Divorce in the Movies: From the Hays Code to Kramer vs. Kramer
62 Pages Posted: 7 Feb 2020
Abstract
Movies often provide a window through which we can observe human behavior and legal institutions as they existed when the film was made. However, this is not true of the subjects of marital disintegration and divorce. Hollywood's rigid system of self-censorship, embodied in the Hays Code and the Production Code Administration, nearly blotted divorce themes right off the screen. What little was said of the subject during the middle third of the twentieth century was wildly wrong. The Code was written by and administered by staunch Catholics, largely to stave off boycott threats by the Catholic Legion of Decency. As a result, it reflected Catholic moral teachings, particularly the prohibition of divorce.

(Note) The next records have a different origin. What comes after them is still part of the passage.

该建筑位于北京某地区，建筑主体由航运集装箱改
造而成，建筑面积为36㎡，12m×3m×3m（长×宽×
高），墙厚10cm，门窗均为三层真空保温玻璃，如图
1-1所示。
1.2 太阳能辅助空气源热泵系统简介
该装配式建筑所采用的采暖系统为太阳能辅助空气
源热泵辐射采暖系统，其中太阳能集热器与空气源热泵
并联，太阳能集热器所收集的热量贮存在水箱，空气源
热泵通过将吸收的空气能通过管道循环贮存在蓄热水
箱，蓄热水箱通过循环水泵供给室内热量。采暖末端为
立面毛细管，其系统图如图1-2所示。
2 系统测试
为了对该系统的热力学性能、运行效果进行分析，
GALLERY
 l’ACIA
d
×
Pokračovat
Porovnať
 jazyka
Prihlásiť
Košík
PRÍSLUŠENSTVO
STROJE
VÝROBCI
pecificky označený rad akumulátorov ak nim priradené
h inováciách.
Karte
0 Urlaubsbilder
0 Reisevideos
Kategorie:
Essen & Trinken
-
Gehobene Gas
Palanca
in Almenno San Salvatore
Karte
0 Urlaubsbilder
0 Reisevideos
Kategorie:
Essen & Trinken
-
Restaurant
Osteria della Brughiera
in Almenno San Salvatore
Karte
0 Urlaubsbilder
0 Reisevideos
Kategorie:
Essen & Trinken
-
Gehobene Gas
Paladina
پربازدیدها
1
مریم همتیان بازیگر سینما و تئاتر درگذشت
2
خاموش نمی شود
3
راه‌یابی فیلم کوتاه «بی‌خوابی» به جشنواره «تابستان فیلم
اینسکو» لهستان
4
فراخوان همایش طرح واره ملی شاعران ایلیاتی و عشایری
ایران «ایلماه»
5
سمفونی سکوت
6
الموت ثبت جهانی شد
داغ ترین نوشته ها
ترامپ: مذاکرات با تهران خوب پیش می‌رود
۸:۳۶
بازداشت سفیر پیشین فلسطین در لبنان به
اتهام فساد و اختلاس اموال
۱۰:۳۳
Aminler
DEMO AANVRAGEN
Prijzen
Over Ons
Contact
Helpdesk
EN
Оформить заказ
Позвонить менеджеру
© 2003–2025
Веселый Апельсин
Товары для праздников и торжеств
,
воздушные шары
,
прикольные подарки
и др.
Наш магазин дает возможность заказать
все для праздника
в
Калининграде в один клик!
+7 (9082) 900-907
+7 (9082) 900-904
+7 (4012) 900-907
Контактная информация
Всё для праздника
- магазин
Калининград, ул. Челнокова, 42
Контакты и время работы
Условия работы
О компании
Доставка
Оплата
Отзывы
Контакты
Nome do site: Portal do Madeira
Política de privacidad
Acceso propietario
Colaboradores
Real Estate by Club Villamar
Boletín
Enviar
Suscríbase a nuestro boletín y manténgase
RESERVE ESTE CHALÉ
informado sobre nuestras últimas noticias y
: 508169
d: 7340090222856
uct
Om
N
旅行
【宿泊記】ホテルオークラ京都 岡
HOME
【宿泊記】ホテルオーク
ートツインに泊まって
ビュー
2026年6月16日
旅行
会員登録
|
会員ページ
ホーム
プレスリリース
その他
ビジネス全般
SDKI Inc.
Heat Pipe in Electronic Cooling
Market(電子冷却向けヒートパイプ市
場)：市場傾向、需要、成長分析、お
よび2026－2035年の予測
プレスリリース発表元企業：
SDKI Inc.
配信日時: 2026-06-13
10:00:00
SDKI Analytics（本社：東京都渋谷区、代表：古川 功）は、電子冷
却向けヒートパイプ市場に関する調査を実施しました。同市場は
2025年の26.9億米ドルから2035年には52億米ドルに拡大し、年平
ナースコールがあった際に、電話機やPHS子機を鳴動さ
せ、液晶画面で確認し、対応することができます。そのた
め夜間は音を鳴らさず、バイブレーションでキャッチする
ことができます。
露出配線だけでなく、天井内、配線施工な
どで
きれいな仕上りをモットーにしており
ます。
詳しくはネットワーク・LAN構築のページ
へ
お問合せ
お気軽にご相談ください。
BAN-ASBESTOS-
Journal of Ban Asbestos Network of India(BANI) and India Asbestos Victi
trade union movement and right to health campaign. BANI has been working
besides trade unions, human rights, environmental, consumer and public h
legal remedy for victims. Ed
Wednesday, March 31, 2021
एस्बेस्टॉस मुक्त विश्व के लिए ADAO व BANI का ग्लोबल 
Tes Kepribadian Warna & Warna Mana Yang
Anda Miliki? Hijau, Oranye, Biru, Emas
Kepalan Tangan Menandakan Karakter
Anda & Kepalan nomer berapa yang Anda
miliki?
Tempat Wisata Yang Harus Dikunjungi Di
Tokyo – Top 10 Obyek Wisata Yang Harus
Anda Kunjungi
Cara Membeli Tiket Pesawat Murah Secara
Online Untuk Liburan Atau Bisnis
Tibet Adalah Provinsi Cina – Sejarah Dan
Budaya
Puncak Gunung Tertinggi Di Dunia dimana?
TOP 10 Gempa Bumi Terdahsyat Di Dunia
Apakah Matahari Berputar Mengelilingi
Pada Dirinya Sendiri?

This article surveys films about divorce from the pre-Code era (1930-34), the Code era (1934-68), and the immediate post-Code era (1968-1980s). It discovers that divorce themes were candidly portrayed during the pre-Code era but were thoroughly suppressed during the Code era. In the post-Code era, the subject crept back to the screen in a series of memorable films about divorce in the late 1970's and early 1980's. The article then analyzes Kramer vs. Kramer (1979) in detail, finding it to be one of the few classic treatments in film of divorce and family law.